Rosną jak grzyby po deszczu. To śmieci, które do lasu wywożą ludzie. Tylko w ostatnim czasie na Krajową Mapę Zagrożeń Bezpieczeństwa wpłynęło aż kilkanaście zgłoszeń dotyczących zaśmiecania brzozowskich lasów. W kilku przypadkach policjantom z Brzozowa udało się namierzyć śmieciarzy. Ale pomimo zakazów wciąż trafiają się tacy, którzy śmieci pozbywają się właśnie w lesie. Stąd akcja „Las to nie śmietnik”.
Głównym celem akcji "Las to nie śmietnik" jest podniesienie świadomości wśród mieszkańców i przypomnienie o skutkach zaśmiecania lasów oraz konsekwencjach karnych. Profilaktyczne ulotki informacyjne wkrótce trafią do mieszkańców powiatu brzozowskiego. Przekażą je dzielnicowi podczas obchodu rejonu służbowego i odwiedzin posesyjnych oraz policyjni profilaktycy podczas prowadzonych pogadanek w szkołach. Dla zainteresowanych ulotki będą również dostępne w Komendzie Powiatowej Policji w Brzozowie.

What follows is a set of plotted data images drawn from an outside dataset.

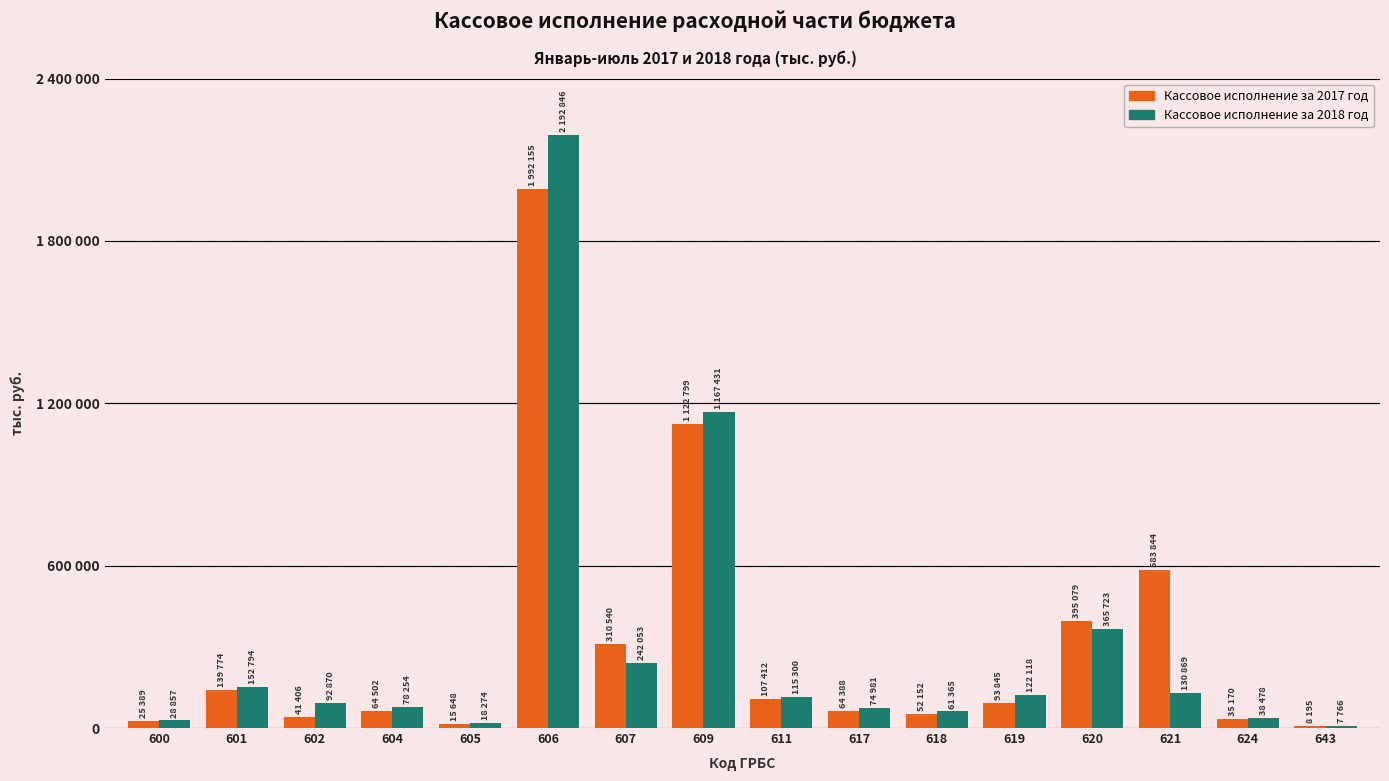

At which category does the chart reach its minimum across all series?

643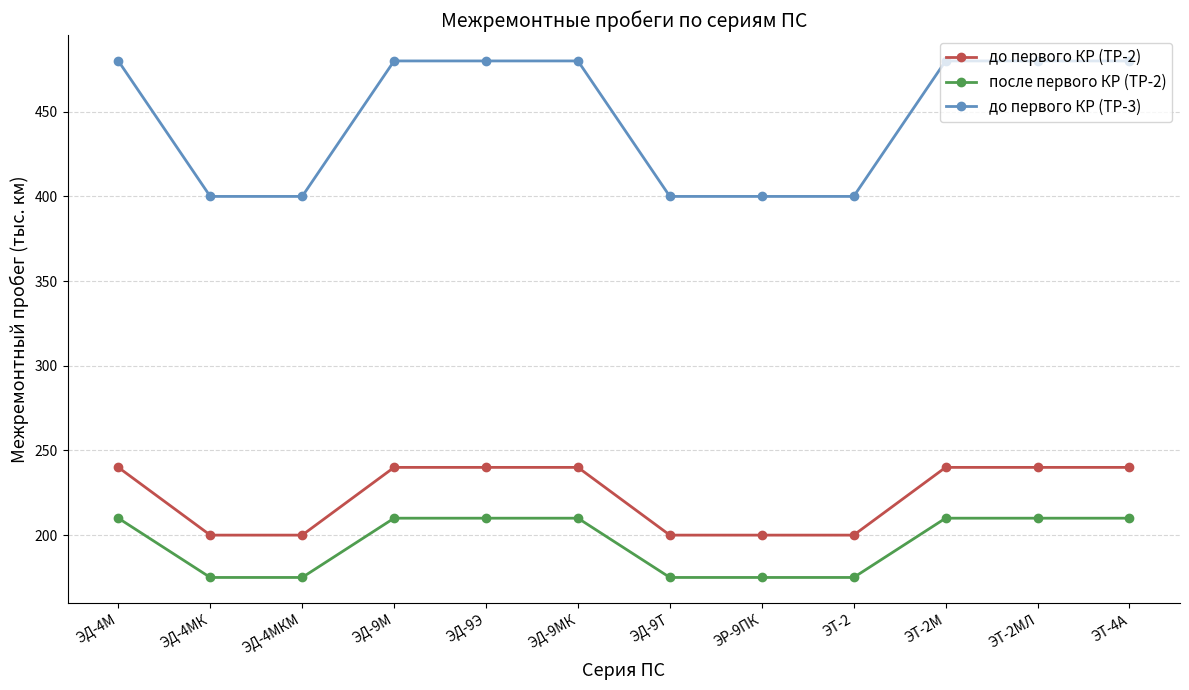

Which series has the widest spread of values?

до первого КР (ТР-3)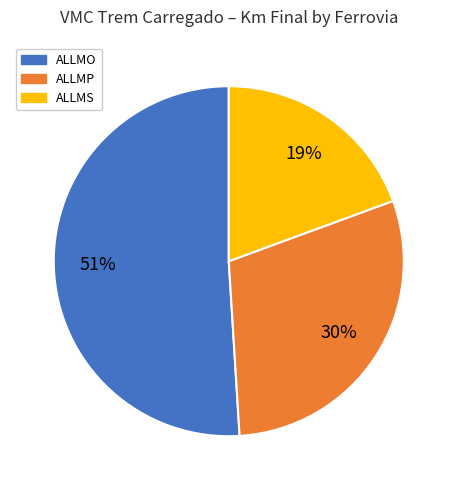

To the nearest percent, what is the average slice percentage?

33%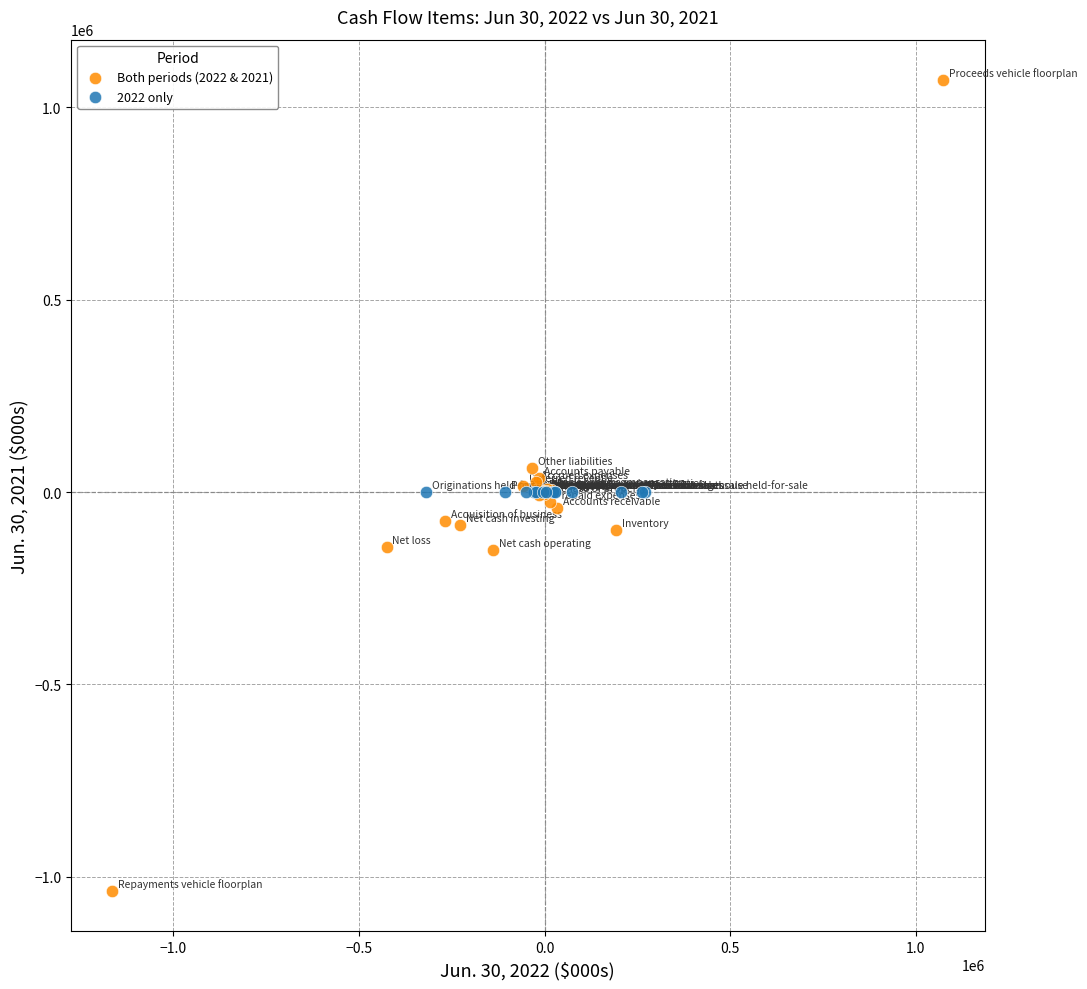

What are all the series names shown in the legend?

Both periods (2022 & 2021), 2022 only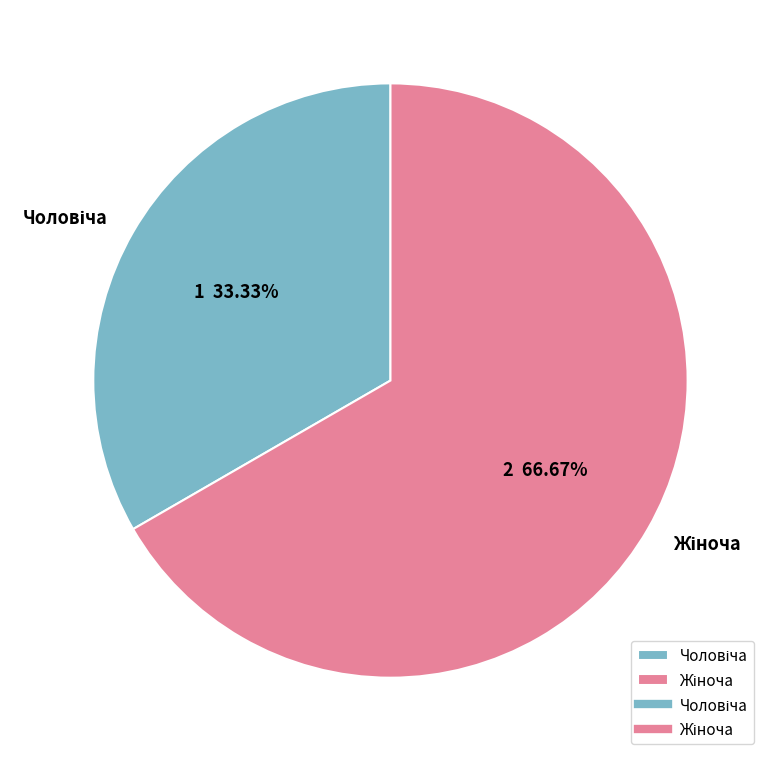

Is there any slice that represents more than half of the pie?

Yes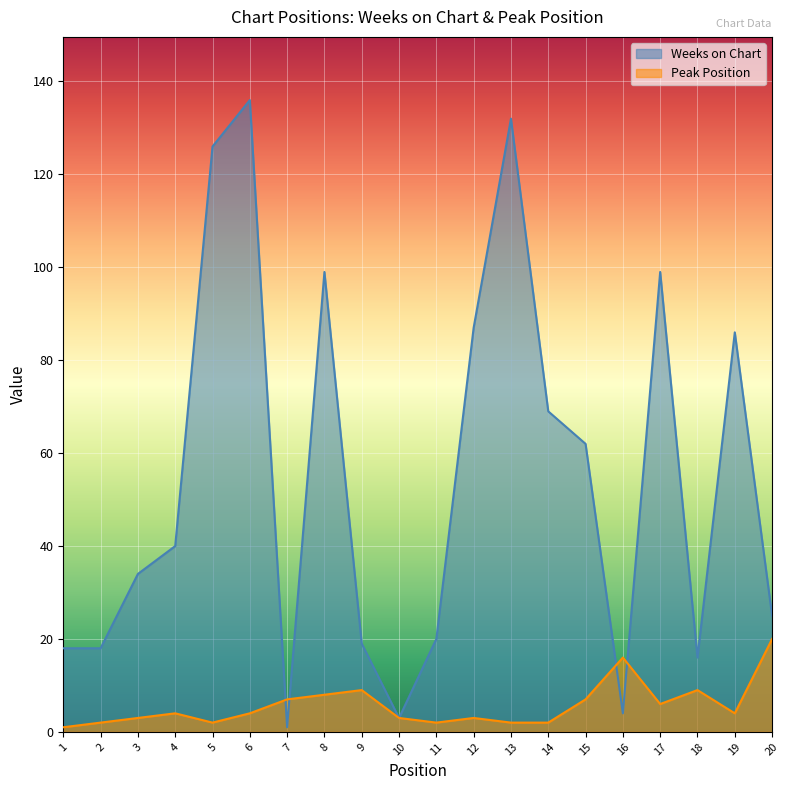

The value of Peak Position at 17 is 3. True or false?

False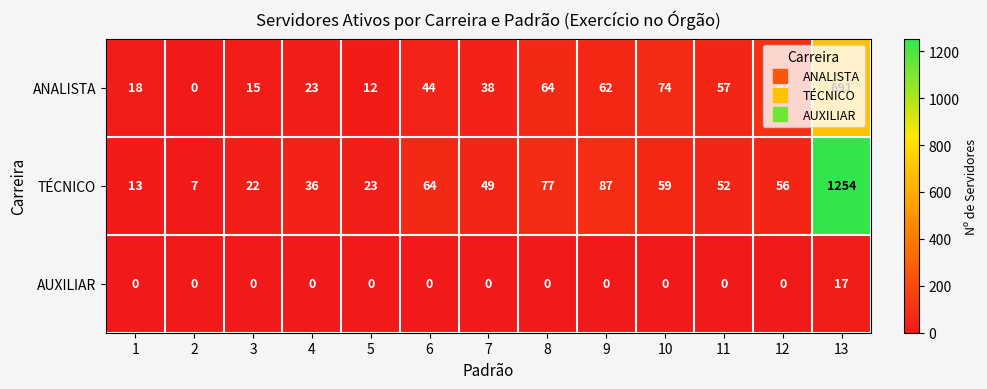

At which category does the chart reach its peak across all series?

13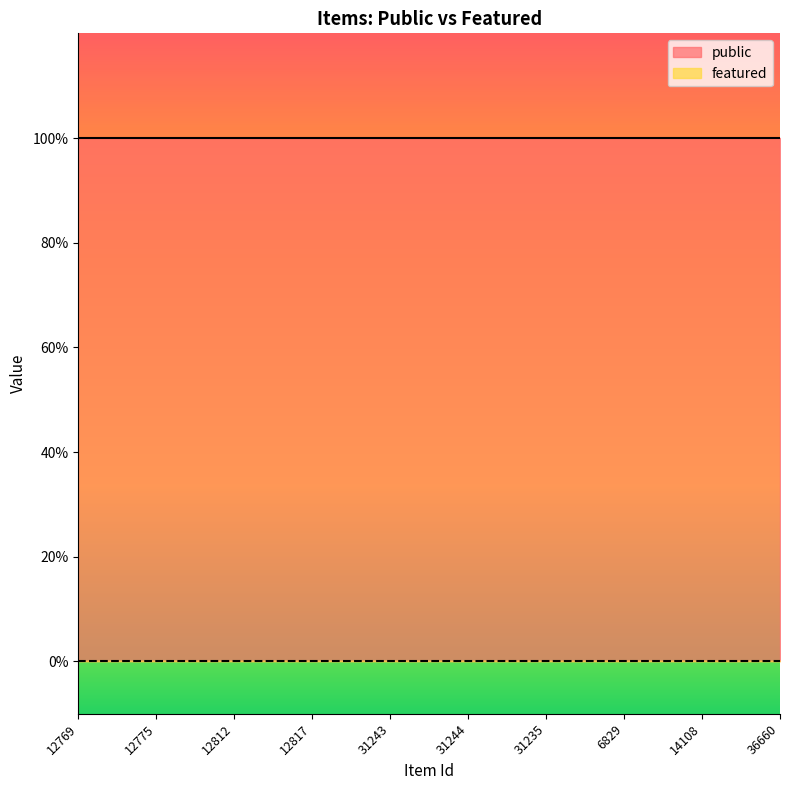

At which category is the sum across all series the highest?

12769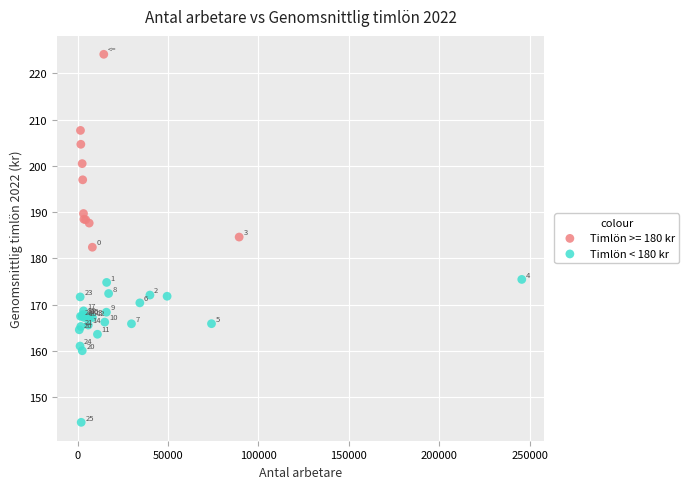

Which series contains the lowest Y value?

Timlön < 180 kr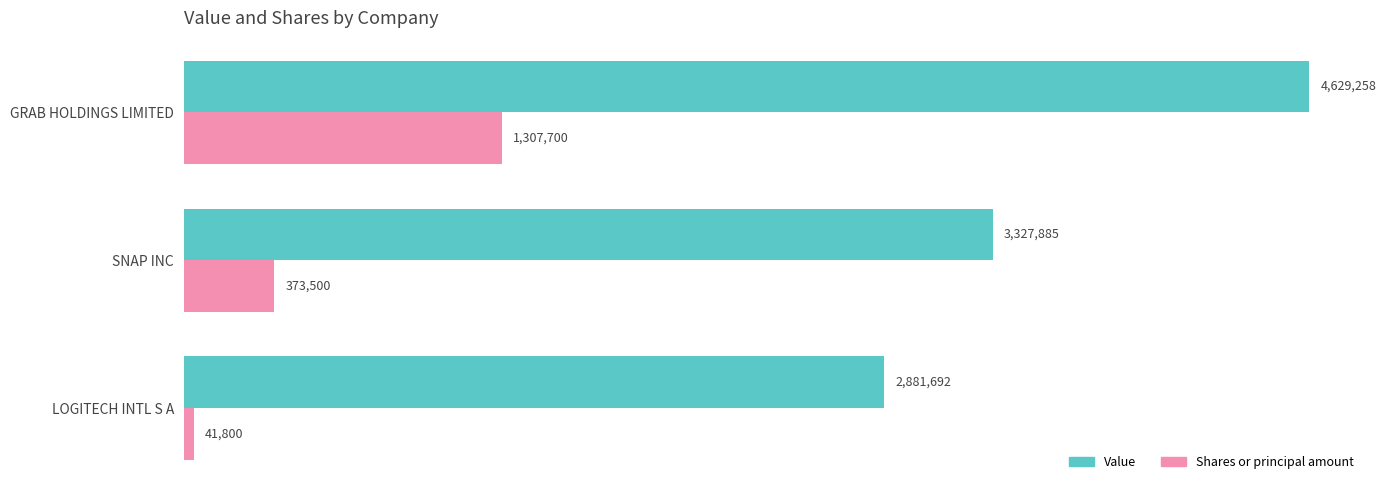

What are all the series names shown in the legend?

Value, Shares or principal amount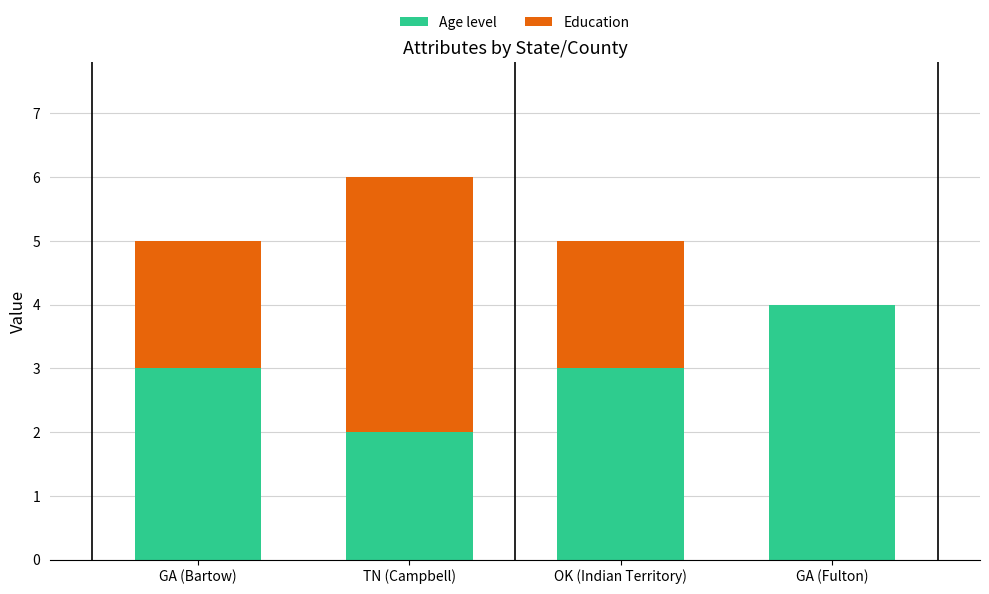

What is the total value across all series at GA (Fulton)?

4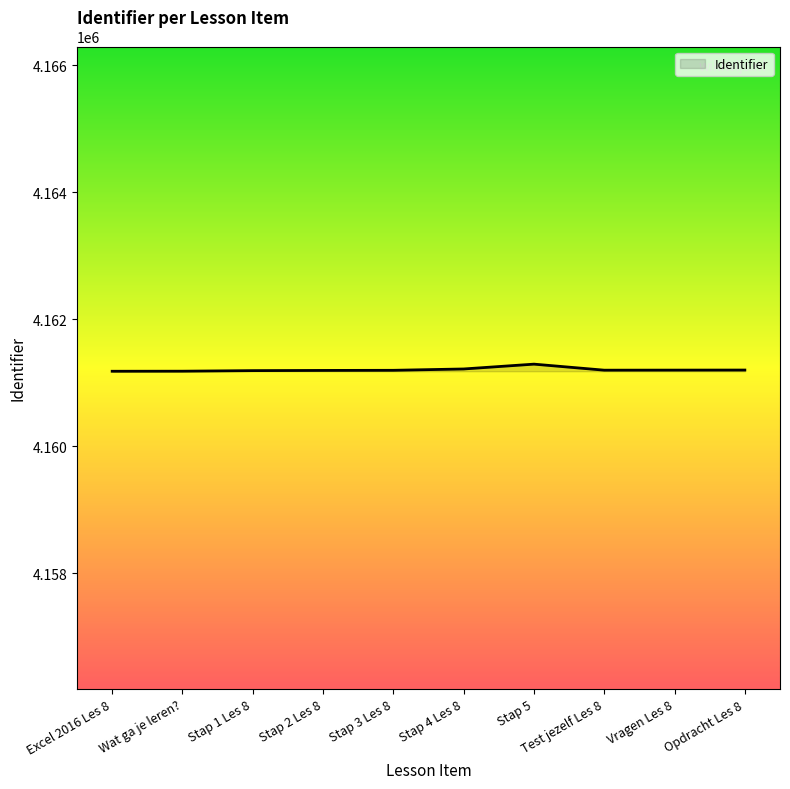

What is the smallest value displayed?

4161182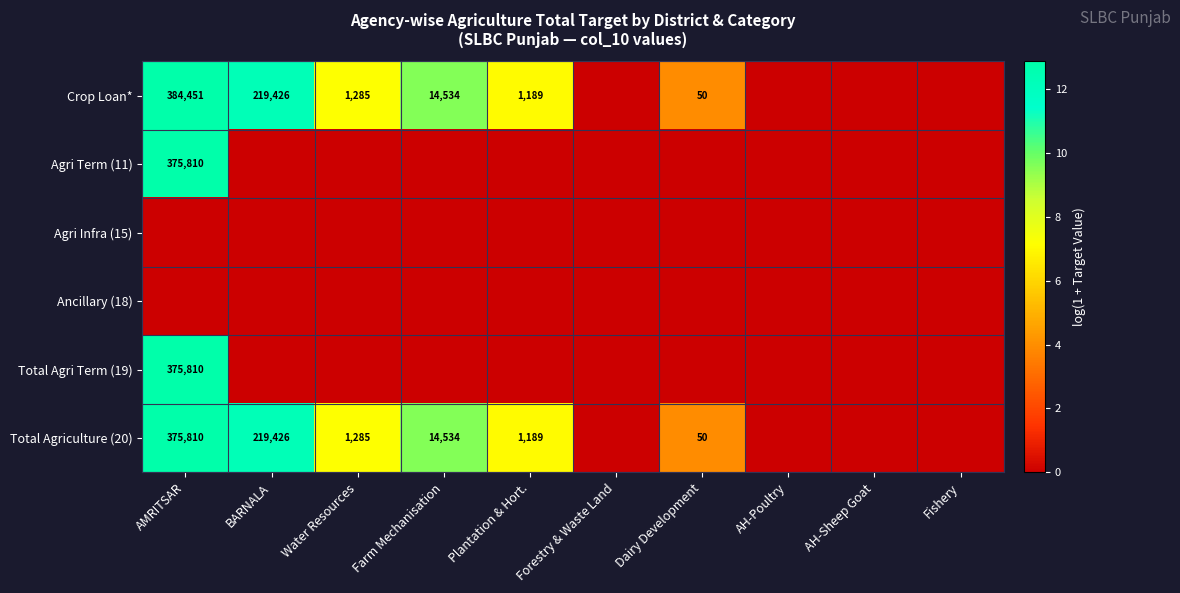

What is the spread (max minus min) of values at AMRITSAR?

12.9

CZYTAJ TAKŻE: Dał koledze 100 złotych i razem ukradli rusztowanie warte 10 tysięcy
"Las to nie śmietnik"
- Las nie zaśmieca się sam, to ludzie są za to odpowiedzialni. Wyrzucają odpady, doskonale wiedząc, że jest to niezgodne z prawem, a ponadto szkodzi roślinom i zwierzętom - apelują brzozowscy policjanci.
I przypominają: wyrzucanie śmieci do lasu, to nie tylko negatywne zjawisko, ale też i wykroczenie, które podlega karze aresztu albo grzywny.